Personal description

This is Zhengang Zhong’s personal webpage. My given name is pronounced like /ZHən gang/ (ZH in decision).

About me

Welcome! I am a PhD student at Imperial College London in the Optimisation and Machine Learning for Process Engineering lab. I conduct my reserach on the data-driven optimal control under the supervision of Antonio del Rio Chanona and Panagiotis Petsagkourakis. I obtained my Diplom degree in Mechatronics from Technische Universität Dresden and my B. Eng. from Zhejiang University of Technology. I am a big fan of control theory and German beer.

About my research

My PhD research focuses on the data-driven model predictive control (MPC). MPC is used in many engineering applications including bio-production processes, food processing and CO2 capture and storage. In the scenario of process engineering, MPC suffers from plant-model mismatch and disturbances. This research aims to investigate data-driven MPC for chemical processes to address these problems. This research project consists primarily of two interdependent subtasks: 1. construct data-driven multi-level modelling frameworks for chemical processes; 2. apply the frameworks into a variety of applications (e.g. yeast, algae and cyanobacterial production).

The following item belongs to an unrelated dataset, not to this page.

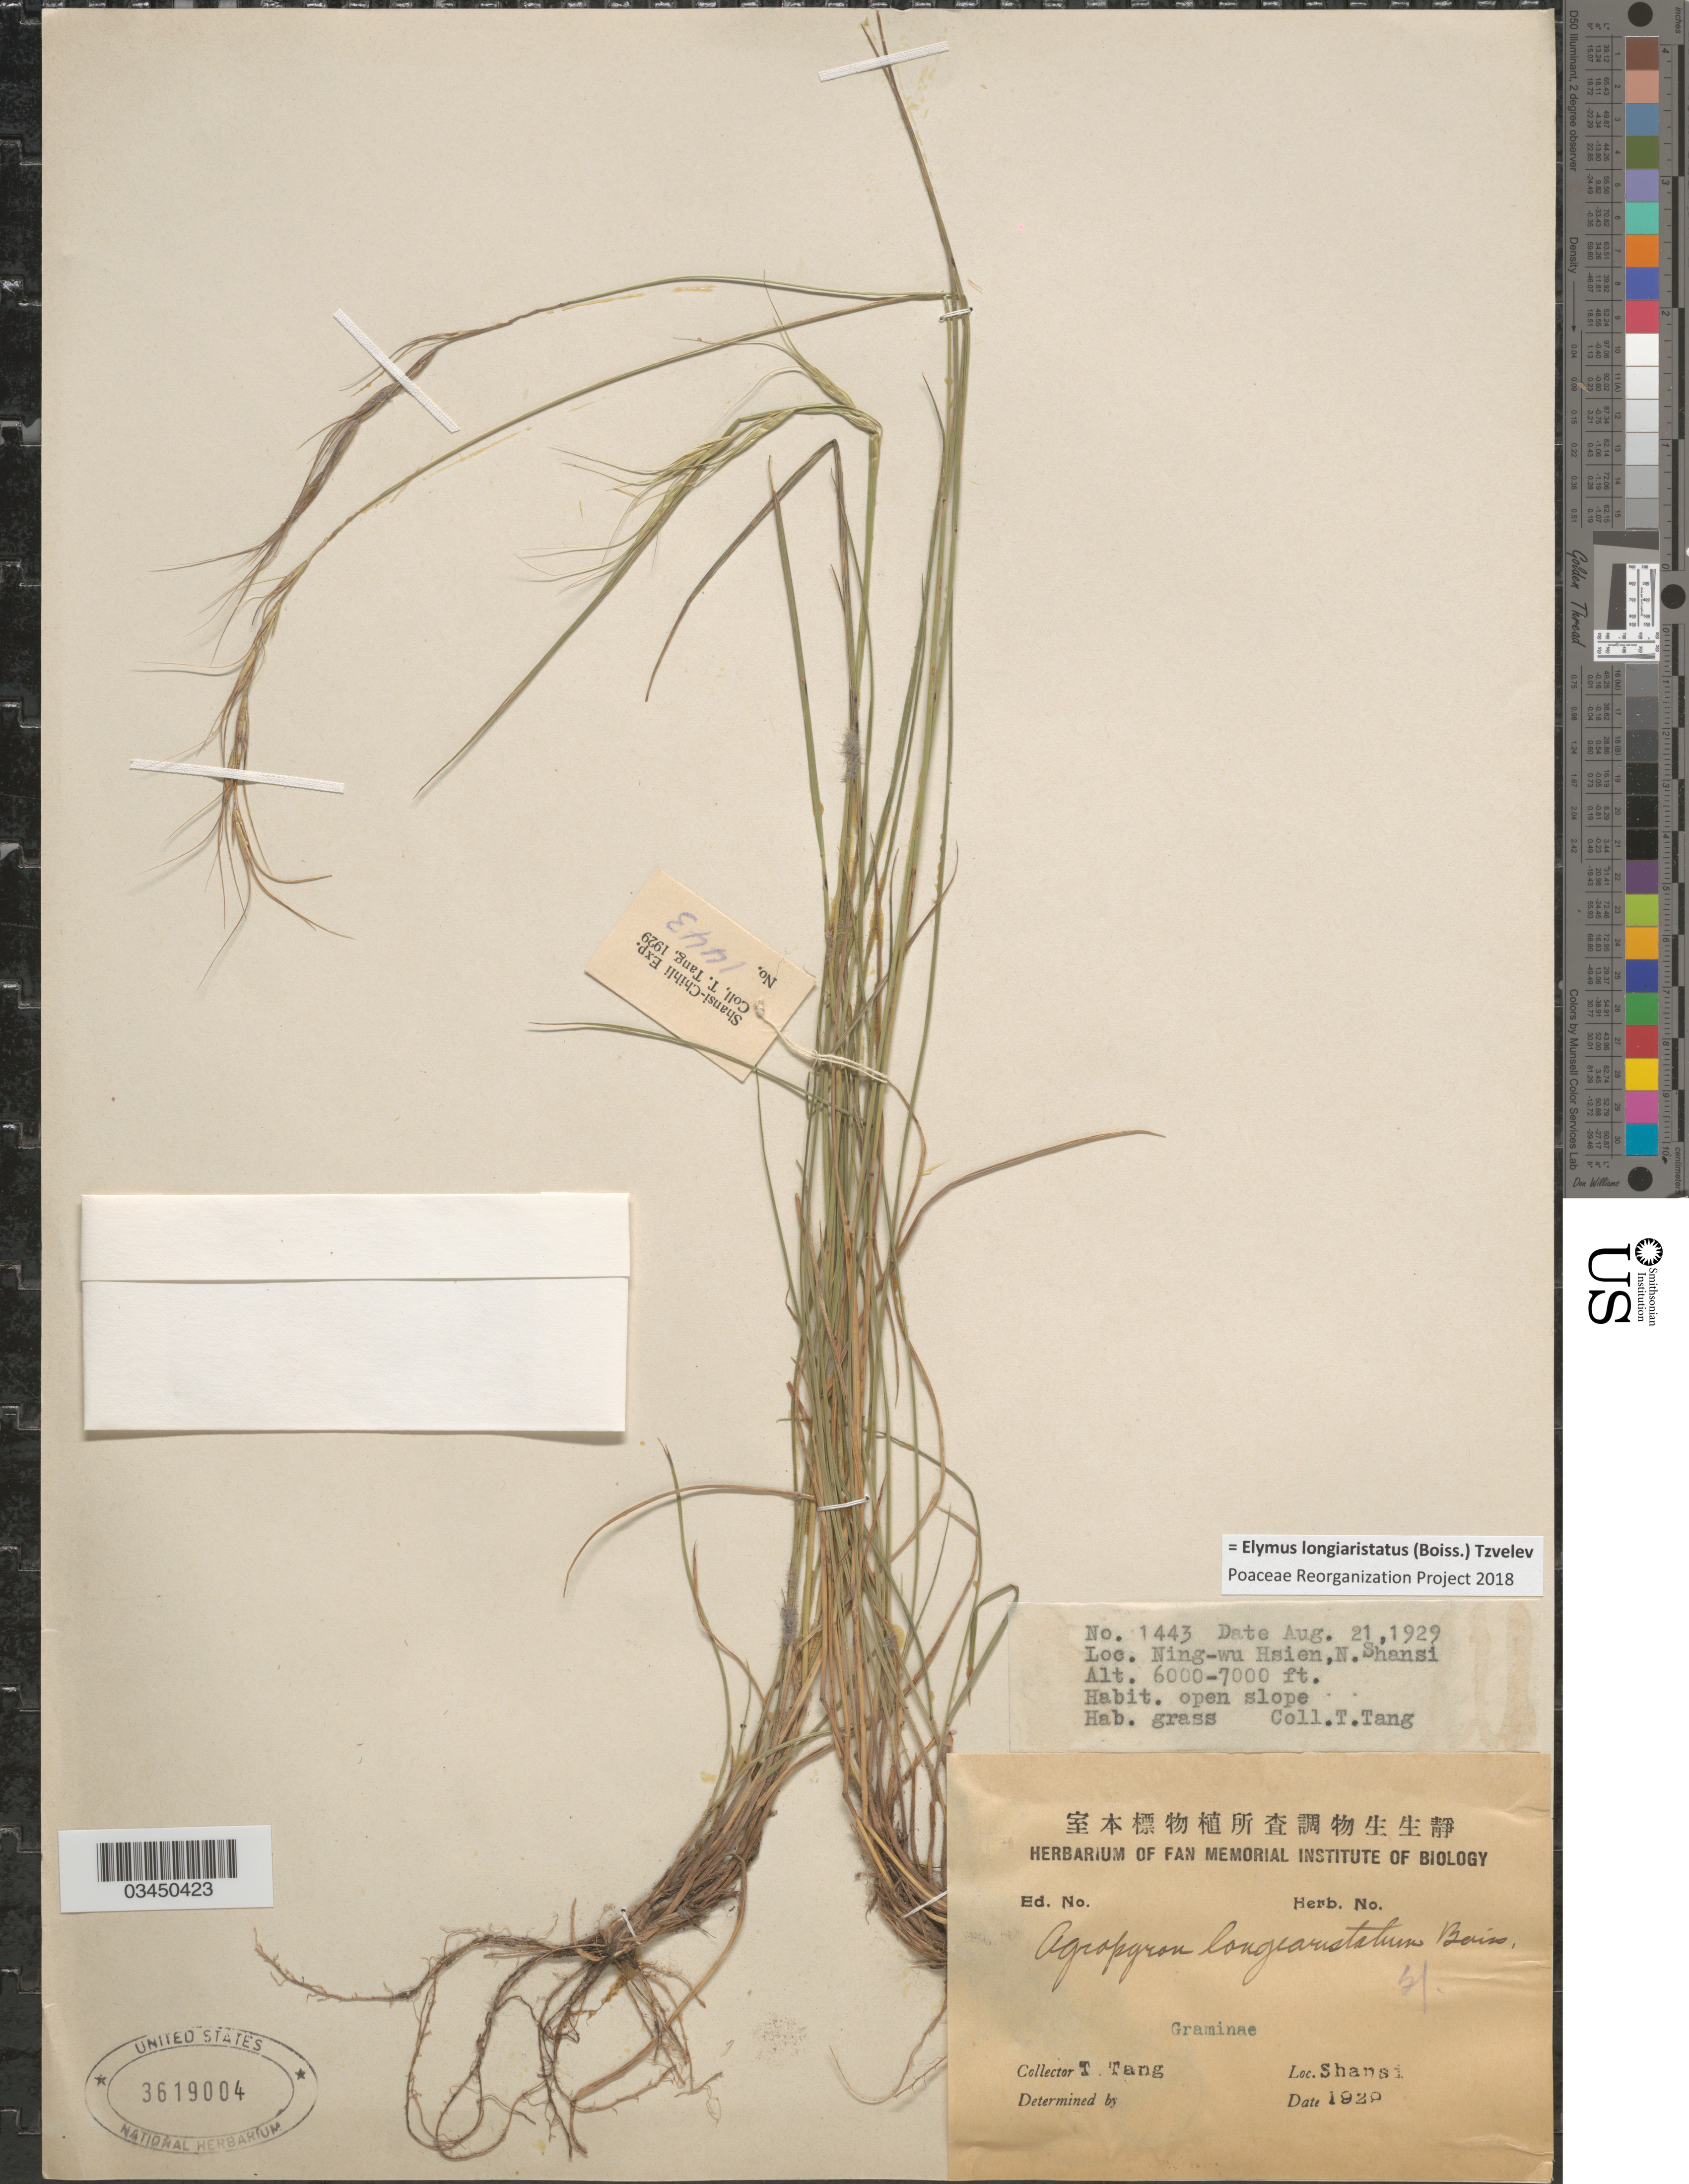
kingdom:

To diminish the risks arising from process disturbances and model mismatch, this research will explore cutting-edge data-driven approaches. Most chemical processes are stochastic and operate dynamically; therefore, optimisation strategy combining MPC and reinforcement learning will be proposed. The project will mathematically analyze stability and robustness of the optimisation algorithm and demonstrate control performance through simulation. Since data-driven optimisation algorithms are data-hungry, designing state observers and dealing with ill-posed problems will be instrumental to the research. An optimal control framework - comprising measurement noise detection, optimisation strategy computation and system dynamics simulation - will be an important intermediate product of this research.

This research project will apply the frameworks into real-world applications. To achieve better control performance of real systems and reduce design time and cost, optimal cyber-physical co-design of controlled systems will be explored. This project is also aimed at proposing more efficient real-time nonlinear programming approaches to address a large class of nonlinear optimisation problems. The applied control approaches will be compared with other existing methods (e.g. PID or MPC) with regard to control benchmarks such as convergence time and steady state error.